Dalla Apple Academy di Napoli al Sudafrica, sfida tech nel nome della solidarietà – INNOVAZIONE SOCIALE

La Apple Developer Academy di Napoli e Ubuntu Pathways, una ONG che opera nella township di Port Elizabeth, una delle aree più povere del Sudafrica. Dal loro incontro è nata una bella storia di solidarietà che ha avuto come protagonisti sei ragazzi che si sono diplomati all’accademia per sviluppatori targata Apple e Università Federico II, che ha sede nel complesso di San Giovanni a Teduccio dell’Ateneo federiciano. Ciro Barbato, Sarah-Leigh Meijers, Emanuela Spagnoli, Raffaele Miraglia, Francesca Palese e Vittorio Stile – tutti napoletani, tranne Francesca, che arriva da Potenza, e Sarah, che è olandese – hanno conseguito il titolo di Developer a giugno 2018, dopo aver frequentato un percorso durato nove mesi; poi, all’inizio dell’anno accademico 2018-19, sono stati richiamati assieme ad altri ex studenti, per applicare quanto avevano appreso in precedenza su progetti reali: «Su 400 diplomati l’Academy ne ha scelti 50; noi sei abbiamo lavorato con Ubuntu Pathways», racconta Ciro Barbato, Project Manager del team. Il gruppo ha affrontato una sfida ambiziosa, quella di ricostruire l’intero sistema di gestione dei dati dell’organizzazione.

Assistenza su tre fronti – «Nell’Ubuntu Center di Port Elizabeth, costruito assieme agli abitanti del luogo, la ONG offre supporto alla popolazione locale in tre ambiti – spiega Ciro –. Il primo è quello sanitario: in quell’area c’è un tasso di HIV molto alto, Ubuntu Pathways assiste le donne in gravidanza nella sua clinica ed è riuscita a raggiungere il 100% delle nascite prive del virus. Fornisce, inoltre, medicinali alla popolazione ed effettua screening per diverse malattie». L’organizzazione è attiva, ancora, nel campo dell’educational, ospitando i bambini piccoli all’interno del centro e «sostenendo i loro genitori, per far sì che possano seguire al meglio lo sviluppo scolastico dei figli», oltre ad aver avviato di recente la costruzione di una scuola che sarà pronta nei prossimi anni. L’ultimo aspetto su cui è impegnata la ONG è l’occupazione, attraverso il Job Skills Training Program, che forma i giovani tra 18 e 28 anni che non riescono a trovare un impiego, mettendoli in contatto con aziende partner in cerca di personale.

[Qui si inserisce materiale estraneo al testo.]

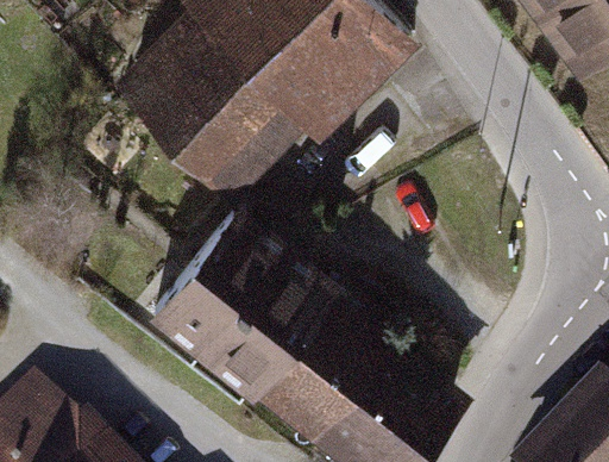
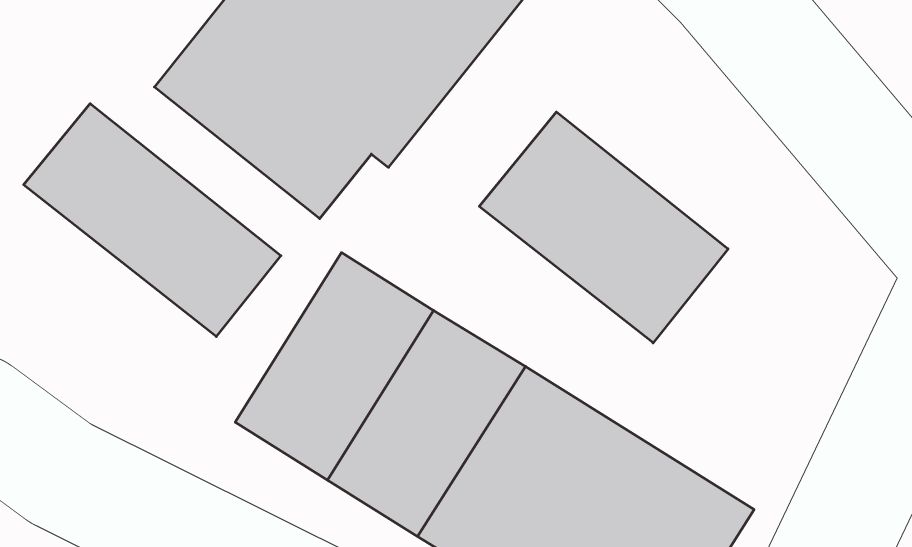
building: none -> [24,104,281,337]
building: none -> [479,112,728,343]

Più tempo a disposizione degli operatori – «Noi abbiamo visitato due volte l’Ubuntu Center, rendendoci subito conto che l’organizzazione avesse un grosso problema con i dati. L’enorme quantità di dati in loro possesso, infatti, viene amministrata con fogli di calcolo, che per loro natura sono molto limitati, perché possono essere gestiti da un operatore alla volta, senza contare che per cercare le informazioni occorre spulciare ogni singolo file. Per evitare problemi lo staff trascrive tutto su carta ed è costretto a stampare», continua Ciro. I sei ragazzi hanno sviluppato un’applicazione che la ONG può utilizzare con tutti i dispositivi presenti nell’Ubuntu Center: «Abbiamo creato un database che abbiamo poi installato sul server: tramite l’app più persone contemporaneamente possono accedere ai dati in tempo reale e trovare le informazioni velocemente, evitando anche di stampare e sprecare carta. Non è necessario essere davanti al computer per lavorare, gli operatori possono portare con loro l’iPad durante lo svolgimento di altre attività e usare l’applicazione da lì. In questo modo riescono a dedicare maggiore tempo e attenzione a coloro che si rivolgono al centro, per ascoltare le loro storie, spesso molto dure, e comprendere meglio le loro esigenze. Al di là della realizzazione della piattaforma, come team siamo stati felici di aver trovato un modo per ottimizzare il tempo e le risorse a loro disposizione e che quanto abbiamo fatto, indirettamente, sarà di aiuto agli abitanti del territorio». Presentata ufficialmente nel centro lo scorso maggio, l’applicazione andrà a regime proprio in questi giorni e coprirà l’area dello Job Skills Training Program: «Il nostro lavoro si è concluso a fine giugno, ma il prossimo anno ci sarà un nuovo gruppo di diplomati dell’Academy che proseguirà il progetto, allargandolo alla clinica e al settore scolastico».